Tuesday, June 29, 2004
Yesterday's handover of sovereignty was a crucial milestone in Iraq's road to the league of decent nations. The early handover surprised everyone, especially the terrorists, and I believe it was a very smart move.
Now, there are two issues concerning the way forward in Iraq. First, this government must have and show that it has 100% sovereignty and that Prime Minister Allawi has the final say on everything that goes on in his country. Let us not repeat the mistakes of the Governing Council. The Arab media is already pointing to the presence of 130,000 American troops and ambassador Negroponte's huge embassy to indicate that this is not real sovereignty. Well anybody who knows me knows that I don't give a dead rat's ass about Arab opinion, but I do care tremendously about what Iraqis think. Early indicators show that the vast majority of Iraqis are willing to give this new government a chance and they will base their judgment on how well Allawi does in providing security, jobs, clean water, and electricity. I firmly believe that Iraqi anger towards the US occupation was not because of the occupation per se, but mainly because of the failure of this occupation in providing security and bread. Yes, things are better without Saddam. Yes, Iraqis can now hold mobile phones and log on to the internet. But in our impoverished world, those who enjoy such services don't usually exceed 5% of the population. If Allawi and his impressive cabinet didn't provide security and bread, Iraqis will turn against him just as they did with the coalition forces.

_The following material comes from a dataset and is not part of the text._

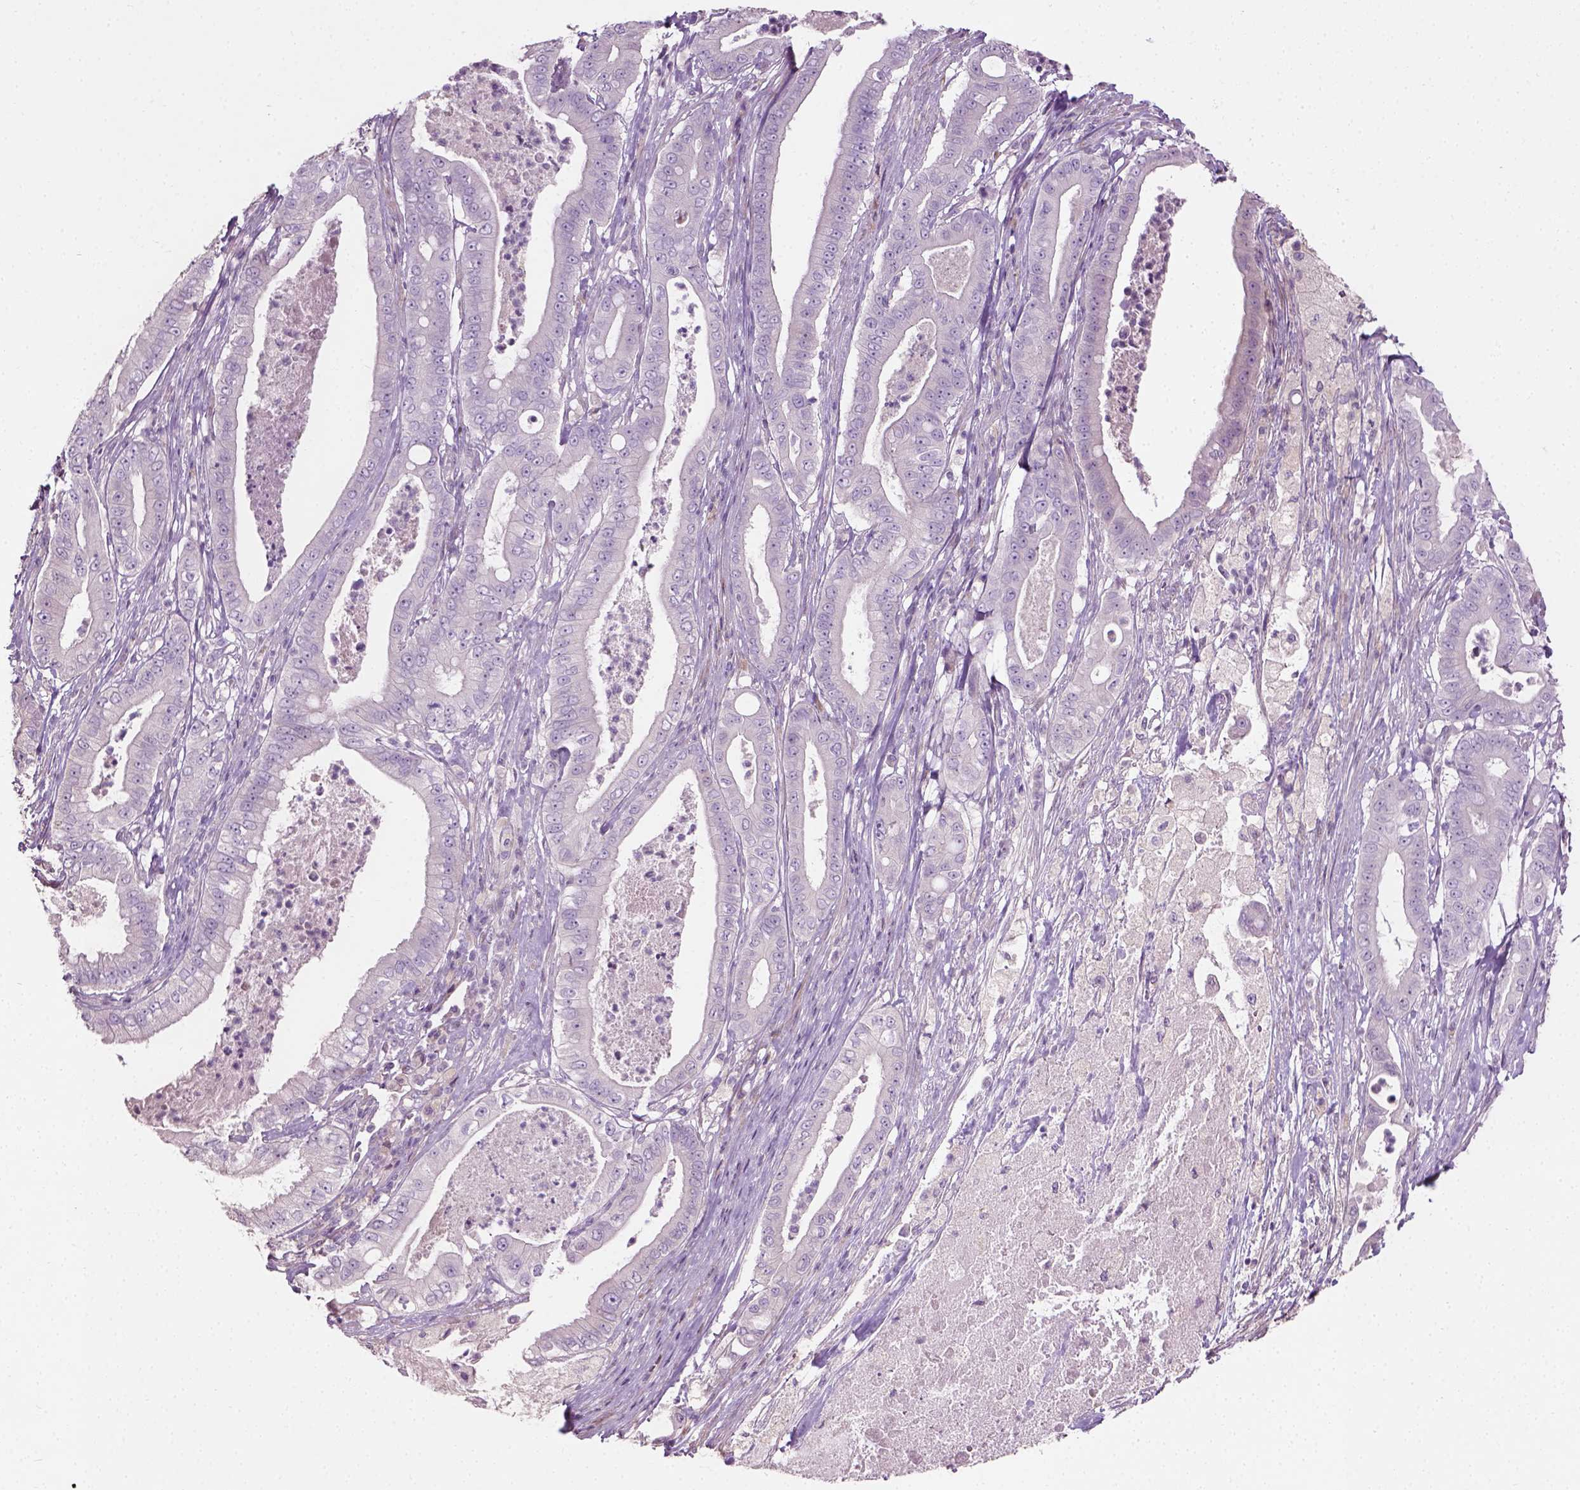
{"staining": {"intensity": "negative", "quantity": "none", "location": "none"}, "tissue": "pancreatic cancer", "cell_type": "Tumor cells", "image_type": "cancer", "snomed": [{"axis": "morphology", "description": "Adenocarcinoma, NOS"}, {"axis": "topography", "description": "Pancreas"}], "caption": "Human pancreatic cancer stained for a protein using immunohistochemistry demonstrates no staining in tumor cells.", "gene": "PKP3", "patient": {"sex": "male", "age": 71}}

The second issue relates to the future operations of US forces. I worked in an advertising agency and we never sent an ad to a magazine without having the client's final approval. We did that mainly so that the client would bear all the responsibility if things went wrong. Apart from self defense operations, the multinational forces (MTF) shouldn't fire a single bullet without having the approval of the government. This is so crucial. All efforts must be made to take US forces away from the cities and into bases located outside. Those useless single humvee patrols should cease to exist. Iraqi policemen should be doing these patrols and not US forces. The IP might not be capable of fighting but I think they are capable of patrolling a street or two and calling the US forces if troubles emerge.
Iraqis must really feel that they are fighting for their future simply because nobody washes a rented car.